◆ Passage shown:
■ ■ ■

Yesterday, the Living Life to the Fullest Project held its first ever Research Management Team meeting at Manchester Metropolitan University. It was wonderful to see such an expansive team — our community research and impact partners from disability, arts and digital organisations, and academics, parents, supporters and allies — in the same room for the first time. We began the meeting by recognising the important collaborative and development work that has already taken place to get to the point of a funding award. Interestingly, throughout the period of collectively putting the bid together, our core interests have stayed strong and true to original ideas (see our short film, Living life to the Fullest (2015) here).

In short, we are committed to working in collaboration with disabled young people. We centre the arts as the means to tell different stories of disability, whereby it isn’t a problem to be solved, or a tragedy. We advocate for Living Life to the Fullest to be a space where new, affirmative understandings of disability emerge — a valued part the self, identity, family, community and civil society. However, we seek to do this in conversation with young people and their families, in ways that do not gloss over the realities of their everyday lives and experiences of discrimination, exclusion, disablism and hardship. Experiences ever-present in these precarious times of austerity and instability. Ultimately, the focus of Living Life to the Fullest is on the lives, hopes, desires and contributions of disabled young people with life-limiting and life-threatening impairments (LL/LTIs) (sic).

This was followed by introductory presentations from our three primary partner organisations: Good Things Foundation, DMD Pathfinders, and Purple Patch Arts.

We also had some useful discussion that documented what individual members of the Research Management Team will bring to the project, past their time and expert knowledge. We also spent time considering our existing employment, community and activist networks and who we might want or need to know about the project: are there any organisations not in the room that should or could be? Who else might we connect with and why?

■ ■ ■

Stored data entries
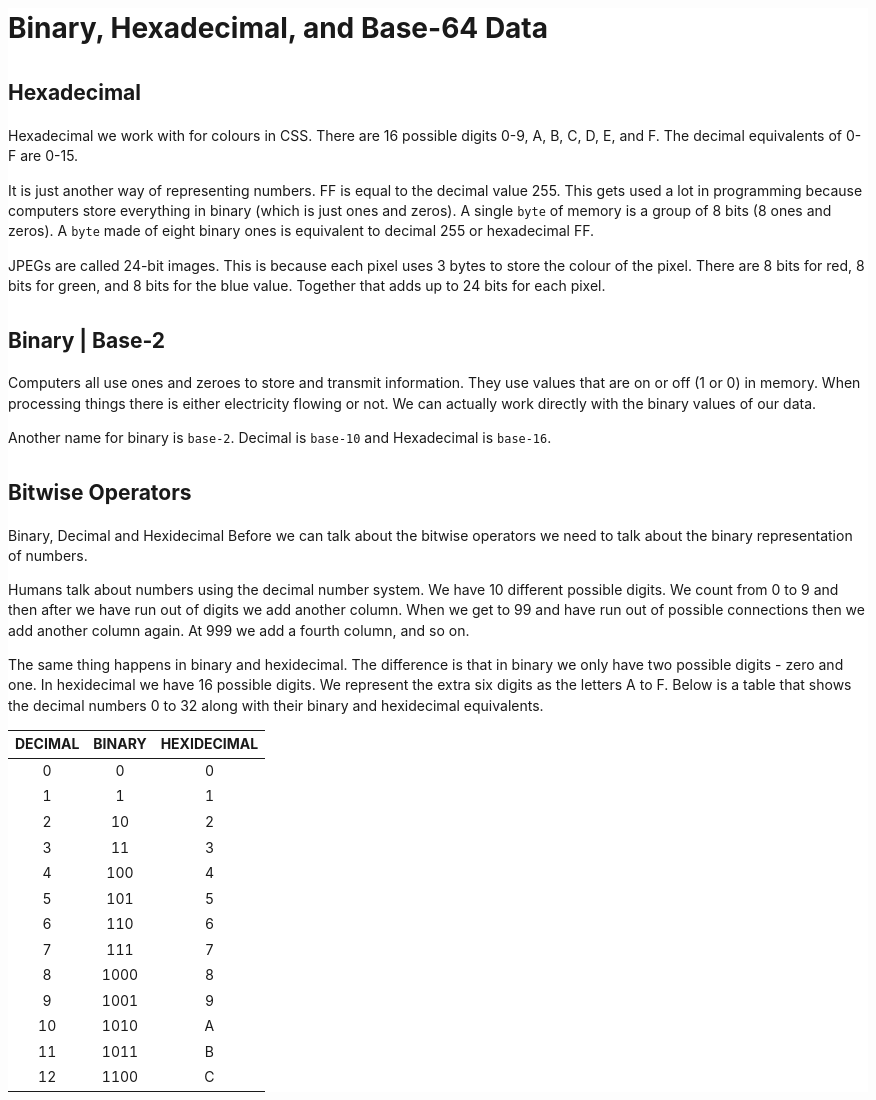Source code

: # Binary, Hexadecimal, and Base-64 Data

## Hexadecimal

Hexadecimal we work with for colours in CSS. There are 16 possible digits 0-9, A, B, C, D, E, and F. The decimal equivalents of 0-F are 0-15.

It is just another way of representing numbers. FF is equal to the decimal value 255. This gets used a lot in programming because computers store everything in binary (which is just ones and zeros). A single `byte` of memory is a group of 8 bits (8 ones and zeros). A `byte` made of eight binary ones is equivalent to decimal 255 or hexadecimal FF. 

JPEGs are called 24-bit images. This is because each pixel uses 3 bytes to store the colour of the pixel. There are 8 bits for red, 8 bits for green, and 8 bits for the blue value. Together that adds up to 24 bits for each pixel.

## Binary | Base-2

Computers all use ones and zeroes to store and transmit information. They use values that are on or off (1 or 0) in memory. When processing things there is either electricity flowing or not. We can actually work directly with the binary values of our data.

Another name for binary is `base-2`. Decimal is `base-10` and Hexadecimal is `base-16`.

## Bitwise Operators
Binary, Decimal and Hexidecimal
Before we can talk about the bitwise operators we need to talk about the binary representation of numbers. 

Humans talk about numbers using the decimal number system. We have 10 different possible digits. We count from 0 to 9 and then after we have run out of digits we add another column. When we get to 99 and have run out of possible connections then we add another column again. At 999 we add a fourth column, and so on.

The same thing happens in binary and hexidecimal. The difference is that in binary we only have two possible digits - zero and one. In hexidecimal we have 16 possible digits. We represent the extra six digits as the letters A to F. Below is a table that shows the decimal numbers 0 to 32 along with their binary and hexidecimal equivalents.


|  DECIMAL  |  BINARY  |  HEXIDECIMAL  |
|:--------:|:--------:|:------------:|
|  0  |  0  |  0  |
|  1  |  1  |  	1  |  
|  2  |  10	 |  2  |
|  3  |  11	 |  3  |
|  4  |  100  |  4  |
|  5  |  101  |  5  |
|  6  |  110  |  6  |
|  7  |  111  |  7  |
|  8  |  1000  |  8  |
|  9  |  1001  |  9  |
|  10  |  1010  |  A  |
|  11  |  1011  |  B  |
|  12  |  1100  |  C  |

■ ■ ■

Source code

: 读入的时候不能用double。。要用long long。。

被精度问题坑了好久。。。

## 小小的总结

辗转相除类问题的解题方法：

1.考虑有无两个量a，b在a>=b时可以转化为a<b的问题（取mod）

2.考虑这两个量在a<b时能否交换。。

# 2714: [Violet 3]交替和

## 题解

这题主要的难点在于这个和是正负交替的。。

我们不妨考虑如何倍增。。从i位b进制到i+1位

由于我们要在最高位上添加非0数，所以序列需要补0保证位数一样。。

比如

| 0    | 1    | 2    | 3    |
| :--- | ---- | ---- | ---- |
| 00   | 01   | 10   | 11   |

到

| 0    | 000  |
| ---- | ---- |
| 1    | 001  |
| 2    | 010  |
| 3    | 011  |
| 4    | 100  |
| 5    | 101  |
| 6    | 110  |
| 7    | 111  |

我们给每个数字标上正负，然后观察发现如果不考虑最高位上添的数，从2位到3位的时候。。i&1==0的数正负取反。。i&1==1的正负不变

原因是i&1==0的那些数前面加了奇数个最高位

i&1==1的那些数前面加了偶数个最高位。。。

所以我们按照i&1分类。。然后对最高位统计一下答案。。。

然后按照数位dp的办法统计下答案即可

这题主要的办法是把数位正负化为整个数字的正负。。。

■ ■ ■

◆ About this task: Name every primary partner organisation that the meeting account lists. Rely solely on the meeting account for everything that is asked.

◆ Completed exercise: Good Things Foundation, DMD Pathfinders, Purple Patch Arts